SELECTED EXTRACT:
::::::::::

Do you really need to throw an error? Or do you simply need to verify that the application is not using fully qualified names (i.e. ABC.TRN)?

Assuming that you're merely interested in verifying that the application is not using fully qualified names and that throwing the error was merely the mechanism you thought of to notify you, you can probably verify the code by querying V$SQL while the application is running. V$SQL lists all the SQL statements in the shared pool in Oracle. If you query that table regularly while your application is running, you'll see all the SQL statements it issues. You can then log any statements that use fully qualified names.

For example

CREATE OR PROCEDURE look_for_abc_trn
AS
BEGIN
  FOR x IN (SELECT *
              FROM v$sql
             WHERE upper(sql_fulltext) LIKE '%ABC.TRN%')
  LOOP
    INSERT INTO log_of_bad_sql( sql_fulltext, <<other columns>> )

::::::::::

Collected data:

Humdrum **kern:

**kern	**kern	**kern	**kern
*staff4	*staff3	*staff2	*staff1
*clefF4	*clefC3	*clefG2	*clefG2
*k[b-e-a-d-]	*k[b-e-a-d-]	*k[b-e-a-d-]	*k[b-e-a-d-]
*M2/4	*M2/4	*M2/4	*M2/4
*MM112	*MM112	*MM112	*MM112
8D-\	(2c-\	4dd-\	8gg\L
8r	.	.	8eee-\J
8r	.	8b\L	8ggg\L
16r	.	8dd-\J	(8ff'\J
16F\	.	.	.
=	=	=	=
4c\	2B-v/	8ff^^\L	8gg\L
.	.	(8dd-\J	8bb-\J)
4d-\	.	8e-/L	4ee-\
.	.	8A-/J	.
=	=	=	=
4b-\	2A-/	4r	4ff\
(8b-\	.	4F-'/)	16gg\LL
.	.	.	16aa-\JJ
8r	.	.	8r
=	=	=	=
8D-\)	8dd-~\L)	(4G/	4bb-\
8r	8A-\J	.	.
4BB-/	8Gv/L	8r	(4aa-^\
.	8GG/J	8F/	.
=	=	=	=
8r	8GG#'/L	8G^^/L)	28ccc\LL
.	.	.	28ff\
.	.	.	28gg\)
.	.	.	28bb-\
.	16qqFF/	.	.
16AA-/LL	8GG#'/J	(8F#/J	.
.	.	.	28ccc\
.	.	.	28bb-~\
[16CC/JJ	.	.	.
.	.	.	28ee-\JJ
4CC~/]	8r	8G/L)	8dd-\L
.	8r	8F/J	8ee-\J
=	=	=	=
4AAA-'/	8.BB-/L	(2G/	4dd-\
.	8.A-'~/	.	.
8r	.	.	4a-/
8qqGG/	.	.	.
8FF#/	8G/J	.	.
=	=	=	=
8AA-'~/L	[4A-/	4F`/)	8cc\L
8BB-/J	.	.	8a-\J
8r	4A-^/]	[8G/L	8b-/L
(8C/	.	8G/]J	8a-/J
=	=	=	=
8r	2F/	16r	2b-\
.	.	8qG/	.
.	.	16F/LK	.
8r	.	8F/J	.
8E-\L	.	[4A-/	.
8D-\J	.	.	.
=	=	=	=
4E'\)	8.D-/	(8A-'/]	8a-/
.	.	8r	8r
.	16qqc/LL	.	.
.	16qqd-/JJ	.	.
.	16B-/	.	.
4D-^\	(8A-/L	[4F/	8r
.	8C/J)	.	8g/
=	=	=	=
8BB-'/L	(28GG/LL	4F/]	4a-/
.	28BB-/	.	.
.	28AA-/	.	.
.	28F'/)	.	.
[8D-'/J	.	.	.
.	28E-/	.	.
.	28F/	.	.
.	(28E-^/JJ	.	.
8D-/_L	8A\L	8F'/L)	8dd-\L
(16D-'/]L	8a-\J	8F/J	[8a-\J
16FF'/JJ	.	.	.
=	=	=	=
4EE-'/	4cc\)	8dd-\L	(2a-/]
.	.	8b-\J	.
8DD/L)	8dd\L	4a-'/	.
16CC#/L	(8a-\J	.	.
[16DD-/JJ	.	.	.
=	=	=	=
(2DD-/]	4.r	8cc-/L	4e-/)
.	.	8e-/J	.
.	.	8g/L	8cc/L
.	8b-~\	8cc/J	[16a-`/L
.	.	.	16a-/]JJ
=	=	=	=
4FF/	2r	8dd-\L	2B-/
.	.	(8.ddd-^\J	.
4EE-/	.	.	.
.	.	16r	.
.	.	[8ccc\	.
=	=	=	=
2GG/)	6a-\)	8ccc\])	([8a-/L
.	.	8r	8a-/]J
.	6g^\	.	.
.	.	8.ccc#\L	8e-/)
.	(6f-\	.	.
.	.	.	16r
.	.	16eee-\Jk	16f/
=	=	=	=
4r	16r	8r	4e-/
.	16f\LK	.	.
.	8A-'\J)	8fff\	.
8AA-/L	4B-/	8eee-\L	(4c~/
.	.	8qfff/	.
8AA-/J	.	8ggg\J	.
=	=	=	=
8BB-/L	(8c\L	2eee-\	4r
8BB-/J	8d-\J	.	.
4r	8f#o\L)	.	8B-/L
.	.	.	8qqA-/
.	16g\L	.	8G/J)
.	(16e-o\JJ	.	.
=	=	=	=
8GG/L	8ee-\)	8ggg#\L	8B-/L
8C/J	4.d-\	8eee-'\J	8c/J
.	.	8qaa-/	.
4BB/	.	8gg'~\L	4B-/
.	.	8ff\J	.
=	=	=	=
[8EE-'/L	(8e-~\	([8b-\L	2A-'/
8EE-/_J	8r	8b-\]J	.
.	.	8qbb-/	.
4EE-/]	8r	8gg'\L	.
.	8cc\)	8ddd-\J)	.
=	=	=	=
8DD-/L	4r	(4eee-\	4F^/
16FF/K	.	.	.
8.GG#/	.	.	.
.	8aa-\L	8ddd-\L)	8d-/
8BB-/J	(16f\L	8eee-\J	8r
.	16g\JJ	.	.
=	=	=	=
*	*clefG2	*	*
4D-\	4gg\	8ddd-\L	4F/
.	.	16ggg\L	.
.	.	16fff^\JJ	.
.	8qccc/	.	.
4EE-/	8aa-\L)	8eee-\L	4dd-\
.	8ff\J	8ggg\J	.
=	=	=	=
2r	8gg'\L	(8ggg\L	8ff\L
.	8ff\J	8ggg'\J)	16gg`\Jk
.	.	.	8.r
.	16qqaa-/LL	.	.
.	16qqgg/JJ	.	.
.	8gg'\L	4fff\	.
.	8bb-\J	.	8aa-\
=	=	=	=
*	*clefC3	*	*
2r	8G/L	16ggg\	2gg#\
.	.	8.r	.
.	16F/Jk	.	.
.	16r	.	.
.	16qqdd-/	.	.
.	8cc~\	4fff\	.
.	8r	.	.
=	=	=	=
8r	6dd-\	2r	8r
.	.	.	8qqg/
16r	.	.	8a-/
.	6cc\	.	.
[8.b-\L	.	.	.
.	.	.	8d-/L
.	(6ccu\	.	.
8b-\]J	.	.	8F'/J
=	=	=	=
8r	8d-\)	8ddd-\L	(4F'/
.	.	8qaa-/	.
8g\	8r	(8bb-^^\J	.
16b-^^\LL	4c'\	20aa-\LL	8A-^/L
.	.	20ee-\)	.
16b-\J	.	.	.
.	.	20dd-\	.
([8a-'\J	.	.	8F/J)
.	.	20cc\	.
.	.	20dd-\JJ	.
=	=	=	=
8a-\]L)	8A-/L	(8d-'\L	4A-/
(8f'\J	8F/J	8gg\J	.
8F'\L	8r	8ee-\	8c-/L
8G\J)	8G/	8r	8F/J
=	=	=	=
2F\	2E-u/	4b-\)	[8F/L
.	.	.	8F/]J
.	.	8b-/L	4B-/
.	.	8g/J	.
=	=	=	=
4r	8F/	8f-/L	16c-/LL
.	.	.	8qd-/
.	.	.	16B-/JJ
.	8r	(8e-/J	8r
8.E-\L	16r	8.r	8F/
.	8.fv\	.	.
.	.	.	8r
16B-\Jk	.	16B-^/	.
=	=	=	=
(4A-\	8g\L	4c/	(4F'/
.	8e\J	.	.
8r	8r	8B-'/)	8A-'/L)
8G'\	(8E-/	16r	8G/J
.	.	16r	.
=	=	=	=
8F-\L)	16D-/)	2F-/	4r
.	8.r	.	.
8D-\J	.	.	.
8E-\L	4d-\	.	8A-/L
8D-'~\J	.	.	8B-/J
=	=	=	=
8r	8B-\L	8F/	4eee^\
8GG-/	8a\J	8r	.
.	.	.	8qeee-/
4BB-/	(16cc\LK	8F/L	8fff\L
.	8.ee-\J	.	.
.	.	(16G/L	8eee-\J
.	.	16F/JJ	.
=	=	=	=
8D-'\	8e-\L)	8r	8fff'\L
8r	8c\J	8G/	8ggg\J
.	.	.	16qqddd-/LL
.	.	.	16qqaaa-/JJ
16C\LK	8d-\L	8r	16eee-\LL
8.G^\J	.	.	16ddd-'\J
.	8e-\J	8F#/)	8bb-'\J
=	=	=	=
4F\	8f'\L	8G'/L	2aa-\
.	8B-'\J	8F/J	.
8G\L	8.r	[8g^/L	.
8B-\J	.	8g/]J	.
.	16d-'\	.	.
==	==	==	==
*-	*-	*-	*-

::::::::::

GOAL 1: Reproduce the part of the V$SQL passage that runs from "For example" through "<<other columns>> )".
GOAL 2: In the V$SQL passage, what are the individual sentences in the paragraph that begins "Assuming that you're merely interested"?

RIGHT ANSWER 1:
For example

CREATE OR PROCEDURE look_for_abc_trn
AS
BEGIN
  FOR x IN (SELECT *
              FROM v$sql
             WHERE upper(sql_fulltext) LIKE '%ABC.TRN%')
  LOOP
    INSERT INTO log_of_bad_sql( sql_fulltext, <<other columns>> )

RIGHT ANSWER 2:
- Assuming that you're merely interested in verifying that the application is not using fully qualified names and that throwing the error was merely the mechanism you thought of to notify you, you can probably verify the code by querying V$SQL while the application is running.
- V$SQL lists all the SQL statements in the shared pool in Oracle.
- If you query that table regularly while your application is running, you'll see all the SQL statements it issues.
- You can then log any statements that use fully qualified names.